Secretary Clinton’s human rights record is perhaps less compelling material for a video montage. Despite the progressive position of her recent tweet, her relationship with China put these liberal ideals on the backburner. Her administration’s approach was based on Obama’s doctrine of “Pivot to Asia,” building strategic relationships in spite of how these regimes were treating their own people. Immediately establishing a pragmatist’s position, Clinton stated with regard to Beijing’s poor record that, “[her] pressing on those (human rights) issues can’t interfere with the global economic crisis, the global climate change crisis and the security crisis.” This rhetoric hardly mirrors the tone of the 2016 campaign, but the contradictions become more problematic.

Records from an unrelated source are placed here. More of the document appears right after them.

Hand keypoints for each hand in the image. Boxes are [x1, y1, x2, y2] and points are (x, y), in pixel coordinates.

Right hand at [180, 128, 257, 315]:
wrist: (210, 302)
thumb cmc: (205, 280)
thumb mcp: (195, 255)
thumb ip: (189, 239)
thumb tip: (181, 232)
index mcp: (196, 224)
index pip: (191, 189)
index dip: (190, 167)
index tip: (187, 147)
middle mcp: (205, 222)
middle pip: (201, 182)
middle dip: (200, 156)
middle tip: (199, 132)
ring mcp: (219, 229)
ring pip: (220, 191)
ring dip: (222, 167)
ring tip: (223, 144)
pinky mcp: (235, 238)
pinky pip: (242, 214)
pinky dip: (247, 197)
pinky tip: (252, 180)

Clinton’s prized foreign policy objective during her time as Secretary, her diplomatic work with Myanmar, has come under harsh scrutiny. Her administration was responsible for relaxing the sanctions against Burma, hoping to foster economic and military engagement with what some have termed “one of the most repressive on earth.” While Clinton celebrated bringing Burma into the international fold, depicting it as a ‘crowning achievement’ of her tenure, this engagement has helped paved the way for further human rights abuses. These choices seem particularly unethical and ill conceived as the nation descends into greater sectarian violence and ethnic persecution. The government has backpedaled on its previous commitment to recognize the Rohingya minority, who are now been denied citizenship unless they voluntarily renounce their cultural identity. While the Clinton administration enthusiastically and swiftly lifted sanctions, allowing the powers that be to enjoy the benefits of economic liberation, this can hardly be classed as a victory when it effectively undermined the Burmese government’s incentive for democratic reform.

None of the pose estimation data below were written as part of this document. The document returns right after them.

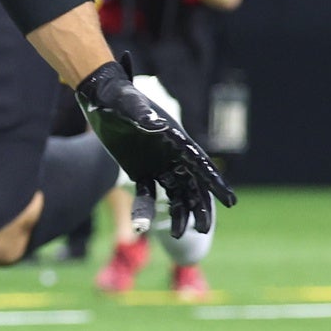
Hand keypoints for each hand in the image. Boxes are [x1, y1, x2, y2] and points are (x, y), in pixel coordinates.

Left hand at [75, 62, 235, 236]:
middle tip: (203, 230)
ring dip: (178, 214)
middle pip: (192, 185)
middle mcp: (171, 154)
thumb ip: (140, 113)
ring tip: (176, 235)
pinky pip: (147, 195)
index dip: (215, 182)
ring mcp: (158, 164)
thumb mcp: (127, 103)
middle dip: (199, 207)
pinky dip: (145, 211)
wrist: (101, 96)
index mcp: (175, 138)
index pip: (200, 163)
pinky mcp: (140, 171)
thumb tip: (153, 124)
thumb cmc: (117, 96)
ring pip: (175, 194)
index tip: (229, 201)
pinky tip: (141, 228)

Clinton was additionally responsible for the use of a national security waiver to provide aid to Egypt in the tumultuous years following the revolution. This aid waived the congressional stipulation that Egypt was “implementing policies to protect freedom of expression, association and religion and due process of law” before receiving American dollars, provoking Amnesty International and Human Rights Watch to harshly criticize the decision. Citing a desire to “advance the interests we share,” the Clinton administration allowed for over $1.5 billion to be funneled into the government amid NGO crackdowns and systematic legal abuses.

How can the self-described “fighter” defend an increasingly splotchy record human rights record? Are candid tweets and leftist campaign rhetoric enough to obscure Secretary Clinton’s cooperation with despotic regimes? Perhaps voters can accept Clinton’s response to this apparent contradiction during last week’s debate, “I’m a progressive who likes to get things done.”

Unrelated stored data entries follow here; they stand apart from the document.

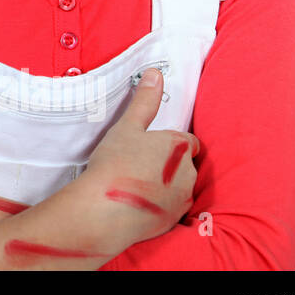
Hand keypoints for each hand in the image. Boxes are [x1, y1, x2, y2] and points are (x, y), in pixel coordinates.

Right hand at [81, 68, 199, 250]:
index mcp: (180, 147)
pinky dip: (158, 205)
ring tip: (136, 184)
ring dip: (164, 185)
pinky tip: (136, 202)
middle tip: (138, 164)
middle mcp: (188, 172)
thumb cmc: (116, 163)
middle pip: (184, 165)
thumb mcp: (127, 126)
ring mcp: (182, 198)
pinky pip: (169, 208)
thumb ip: (145, 101)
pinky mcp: (173, 220)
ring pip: (178, 187)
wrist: (105, 210)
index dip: (170, 143)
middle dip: (167, 165)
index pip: (188, 141)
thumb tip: (155, 74)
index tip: (151, 147)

Hillary’s campaign has desperately attempted to remind voters of who she was before she rose to political stardom: an idealistic and outspoken Wesleyan graduate, a principled and determined advocate for children’s rights, a groundbreaking First Lady who refused to back down. The question remains: is this depiction appropriate when placing Clinton in a presidential context? Her existing foreign policy record is probably the clearest indicator of what America could expect from President Clinton in action.

Clinton’s team may have a markedly harder time selling her tenure as Secretary of State as a human rights victory. Luckily for Hillary, only 22 per cent of American voters rank foreign policy as a pressing matter in this year presidential election. Besides a constituency of eager Republicans, it may be fair to say that most voters are not very interested in taking her to task for her record overseas.